I'm a pain physician and I prescribe opioids carefully. I have inherited many patients on benzos (usually ativan 1mg po TID prn anxiety) sometimes temazepam qhs as well.
My question is how does a psychiatrist evaluate/decide if a patient should be on benzos or not?
Thanks
I'm curious how you evaluate/decide on using opiates for your patients.
The overall evaluation is probably the same. The initial history may include more time on substance abuse, plumbing for details (e.g. when the person says "social drinker", getting a sense of how often, how many and how much). If the person is a recovering addict, most often the patient is educated enough to want to avoid benzos on their own. If they maintained their sobriety through AA/NA, you can ask them about "person, places, or things", with extra concern if they appeared to be using substance to self-medicate distress. For drug-seekers, the universal red flags apply: asking for medication by name, having multiple prescribers, unlikely allergies, splitting behavior ("nobody understands my pain like you... all those other doctors are frauds"), etc. Different states have enacted different means to track overprescription of schedule II substances, but if you have concerns you can also contact the patient's pharmacy.
As mentioned above, Xanax/alprazolam is a major concern, and is probably the benzo equivalent of "the only thing that works for my pain is Dilaudid... IV... with Benadryl..." It has somewhat different receptor activity than the other benzos, with quick onset, short half-life and consequently bad rebound anxiety.
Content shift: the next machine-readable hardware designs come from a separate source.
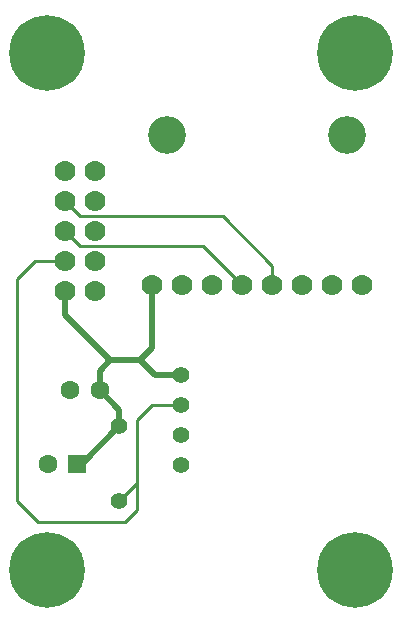
<source format=gbr>
%TF.GenerationSoftware,KiCad,Pcbnew,(5.1.6)-1*%
%TF.CreationDate,2020-11-07T19:51:12-05:00*%
%TF.ProjectId,SatelliteMush,53617465-6c6c-4697-9465-4d7573682e6b,rev?*%
%TF.SameCoordinates,Original*%
%TF.FileFunction,Copper,L1,Top*%
%TF.FilePolarity,Positive*%
%FSLAX46Y46*%
G04 Gerber Fmt 4.6, Leading zero omitted, Abs format (unit mm)*
G04 Created by KiCad (PCBNEW (5.1.6)-1) date 2020-11-07 19:51:12*
%MOMM*%
%LPD*%
G01*
G04 APERTURE LIST*
%TA.AperFunction,ComponentPad*%
%ADD10C,1.600000*%
%TD*%
%TA.AperFunction,ComponentPad*%
%ADD11C,3.200000*%
%TD*%
%TA.AperFunction,ComponentPad*%
%ADD12C,1.778000*%
%TD*%
%TA.AperFunction,ComponentPad*%
%ADD13R,1.600000X1.600000*%
%TD*%
%TA.AperFunction,ComponentPad*%
%ADD14C,6.400000*%
%TD*%
%TA.AperFunction,ComponentPad*%
%ADD15C,1.422400*%
%TD*%
%TA.AperFunction,Conductor*%
%ADD16C,0.508000*%
%TD*%
%TA.AperFunction,Conductor*%
%ADD17C,0.250000*%
%TD*%
G04 APERTURE END LIST*
D10*
%TO.P,C1,2*%
%TO.N,GND*%
X151805000Y-97790000D03*
%TO.P,C1,1*%
%TO.N,+5V*%
X154305000Y-97790000D03*
%TD*%
D11*
%TO.P,U2,10*%
%TO.N,N/C*%
X175260000Y-76200000D03*
%TO.P,U2,9*%
X160020000Y-76200000D03*
D12*
%TO.P,U2,1*%
%TO.N,+5V*%
X158750000Y-88900000D03*
%TO.P,U2,2*%
%TO.N,Net-(U2-Pad2)*%
X161290000Y-88900000D03*
%TO.P,U2,3*%
%TO.N,GND*%
X163830000Y-88900000D03*
%TO.P,U2,4*%
%TO.N,SDA*%
X166370000Y-88900000D03*
%TO.P,U2,5*%
%TO.N,SCL*%
X168910000Y-88900000D03*
%TO.P,U2,6*%
%TO.N,GND*%
X171450000Y-88900000D03*
%TO.P,U2,7*%
%TO.N,Net-(U2-Pad7)*%
X173990000Y-88900000D03*
%TO.P,U2,8*%
%TO.N,Net-(U2-Pad8)*%
X176530000Y-88900000D03*
%TD*%
D10*
%TO.P,C2,2*%
%TO.N,GND*%
X149900000Y-104013000D03*
D13*
%TO.P,C2,1*%
%TO.N,+5V*%
X152400000Y-104013000D03*
%TD*%
D14*
%TO.P,REF\u002A\u002A,1*%
%TO.N,N/C*%
X175895000Y-113030000D03*
%TD*%
%TO.P,REF\u002A\u002A,1*%
%TO.N,N/C*%
X149860000Y-113030000D03*
%TD*%
%TO.P,REF\u002A\u002A,1*%
%TO.N,N/C*%
X149860000Y-69215000D03*
%TD*%
%TO.P,REF\u002A\u002A,1*%
%TO.N,N/C*%
X175895000Y-69215000D03*
%TD*%
D15*
%TO.P,U1,1*%
%TO.N,+5V*%
X161163000Y-96520000D03*
%TO.P,U1,4*%
%TO.N,GND*%
X161163000Y-104140000D03*
%TO.P,U1,3*%
%TO.N,Net-(U1-Pad3)*%
X161163000Y-101600000D03*
%TO.P,U1,2*%
%TO.N,D4*%
X161163000Y-99060000D03*
%TD*%
%TO.P,R1,2*%
%TO.N,D4*%
X155956000Y-107188000D03*
%TO.P,R1,1*%
%TO.N,+5V*%
X155956000Y-100838000D03*
%TD*%
D12*
%TO.P,J1,3*%
%TO.N,D4*%
X151384000Y-86868000D03*
%TO.P,J1,1*%
%TO.N,+5V*%
X151384000Y-89408000D03*
%TO.P,J1,5*%
%TO.N,SDA*%
X151384000Y-84328000D03*
%TO.P,J1,7*%
%TO.N,SCL*%
X151384000Y-81788000D03*
%TO.P,J1,9*%
%TO.N,Net-(J1-Pad9)*%
X151384000Y-79248000D03*
%TO.P,J1,10*%
%TO.N,GND*%
X153924000Y-79248000D03*
%TO.P,J1,4*%
X153924000Y-86868000D03*
%TO.P,J1,2*%
X153924000Y-89408000D03*
%TO.P,J1,6*%
X153924000Y-84328000D03*
%TO.P,J1,8*%
X153924000Y-81788000D03*
%TD*%
D16*
%TO.N,+5V*%
X161163000Y-96520000D02*
X159004000Y-96520000D01*
X159004000Y-96520000D02*
X157734000Y-95250000D01*
X154305000Y-96139000D02*
X155194000Y-95250000D01*
X157734000Y-95250000D02*
X155194000Y-95250000D01*
X154305000Y-96139000D02*
X154305000Y-97790000D01*
X155194000Y-95250000D02*
X151384000Y-91440000D01*
X151384000Y-91440000D02*
X151384000Y-89408000D01*
X157734000Y-95250000D02*
X158750000Y-94234000D01*
X158750000Y-94234000D02*
X158750000Y-88900000D01*
X152781000Y-104013000D02*
X155956000Y-100838000D01*
X152400000Y-104013000D02*
X152781000Y-104013000D01*
X154305000Y-97790000D02*
X155956000Y-99441000D01*
X155956000Y-99441000D02*
X155956000Y-100838000D01*
D17*
%TO.N,SCL*%
X151384000Y-81788000D02*
X152654000Y-83058000D01*
X164719000Y-83058000D02*
X168910000Y-87249000D01*
X152654000Y-83058000D02*
X164719000Y-83058000D01*
X168910000Y-88900000D02*
X168910000Y-87249000D01*
%TO.N,SDA*%
X151384000Y-84328000D02*
X152654000Y-85598000D01*
X163068000Y-85598000D02*
X166370000Y-88900000D01*
X152654000Y-85598000D02*
X163068000Y-85598000D01*
%TO.N,D4*%
X158750000Y-99060000D02*
X161163000Y-99060000D01*
X157480000Y-100330000D02*
X158750000Y-99060000D01*
X157480000Y-107950000D02*
X156464000Y-108966000D01*
X149098000Y-108966000D02*
X147320000Y-107188000D01*
X157480000Y-106045000D02*
X157480000Y-107950000D01*
X156464000Y-108966000D02*
X149098000Y-108966000D01*
X147320000Y-107188000D02*
X147320000Y-88392000D01*
X148844000Y-86868000D02*
X151384000Y-86868000D01*
X147320000Y-88392000D02*
X148844000Y-86868000D01*
X155956000Y-107188000D02*
X157480000Y-105664000D01*
X157480000Y-106045000D02*
X157480000Y-105664000D01*
X157480000Y-105664000D02*
X157480000Y-100330000D01*
%TD*%
M02*

</source>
Some people may prescribe it for short, anxiety-provoking events, such as a plane taking off, but the pill counts in those cases would be very low.
Once you establish that benzos won't establish more harm than good, Splik pretty much nails the indications. Its mostly a bridge for severe panic attack in the 2-4 weeks it takes more meaningful therapy to kick in (e.g. SSRIs, CBT/exposure-based therapy). Otherwise, its simply a matter of taking a good history to see when the symptoms occur. If the person has ruminative thoughts and anxiety that keeps them up at night, a small dose of clonazepam may be helpful. It can also be useful if the person has an agitated depression (often seen in geriatric patients in the am). Benzos are an essential component of acute mania, which you would hopefully not be seeing in the pain management office.